EXERCISE AIM — For this exercise, reproduce each entry below exactly, excluding pictures.

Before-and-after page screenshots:
- Opening Delimiter -

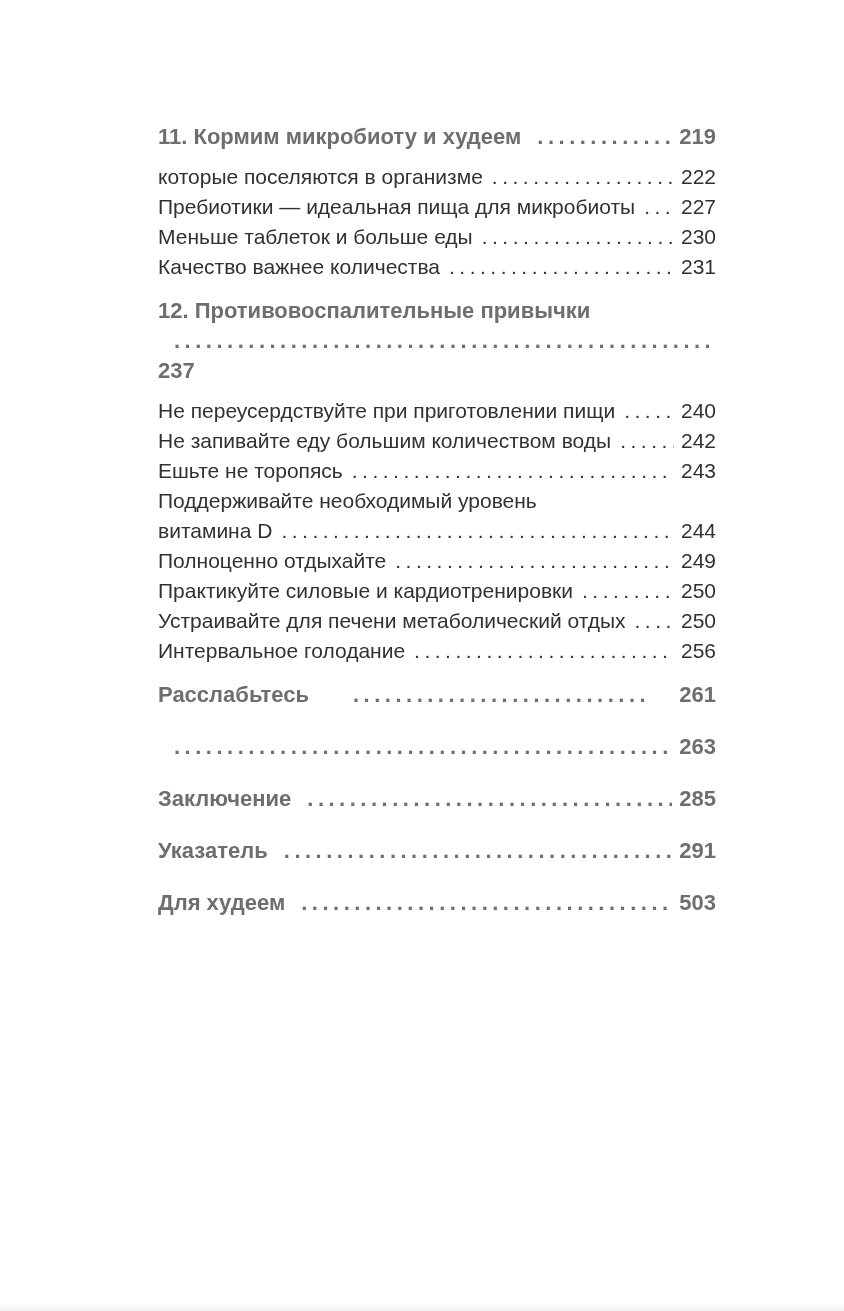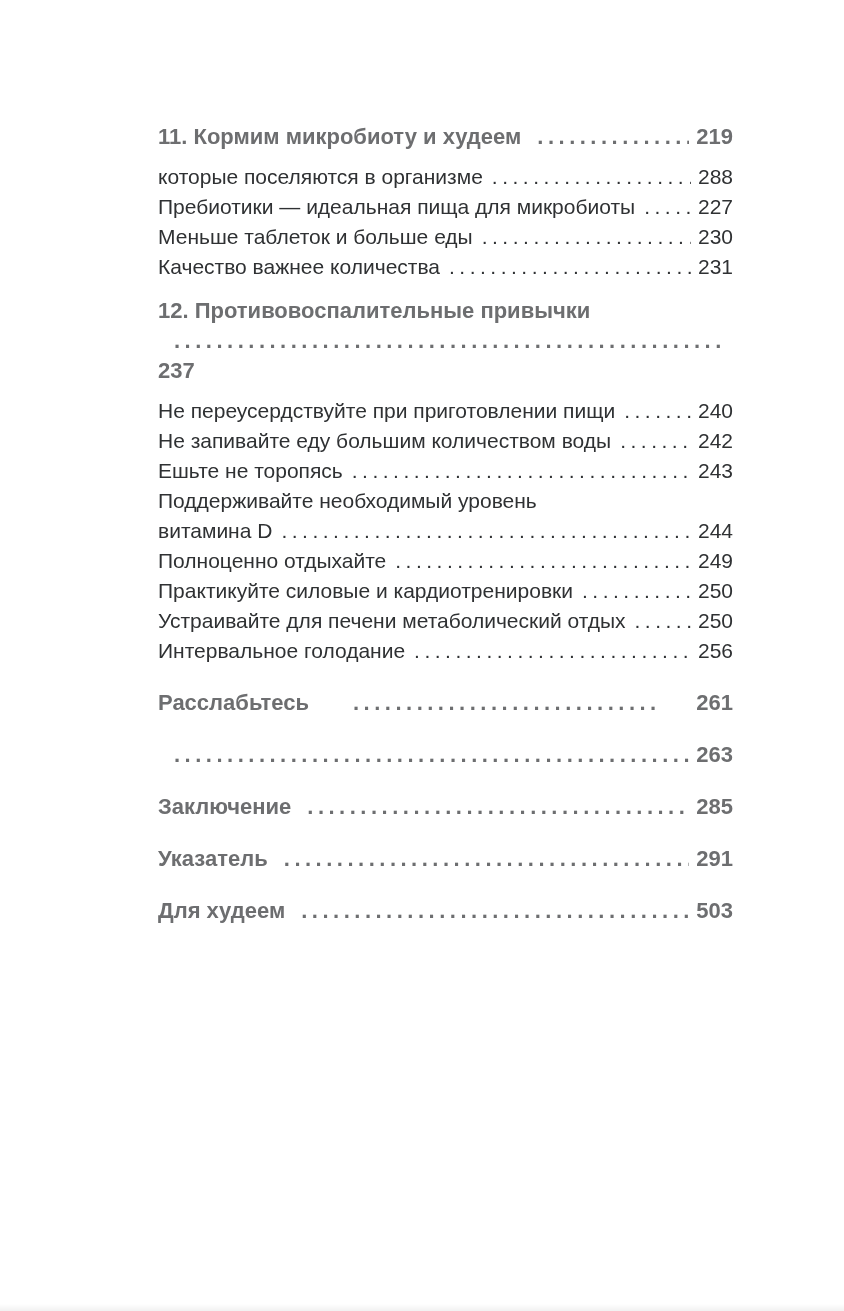--- a/index.html
+++ b/index.html
@@ -18,7 +18,7 @@
   .toc {
     position: absolute;
     left: 158px;
-    right: 111px;
+    right: 128px;
     top: 122px;
   }
   .row {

- Closing Delimiter -

ANSWER BOX —
--- a/index.html
+++ b/index.html
@@ -18,7 +18,7 @@
   .toc {
     position: absolute;
     left: 158px;
-    right: 111px;
+    right: 128px;
     top: 122px;
   }
   .row {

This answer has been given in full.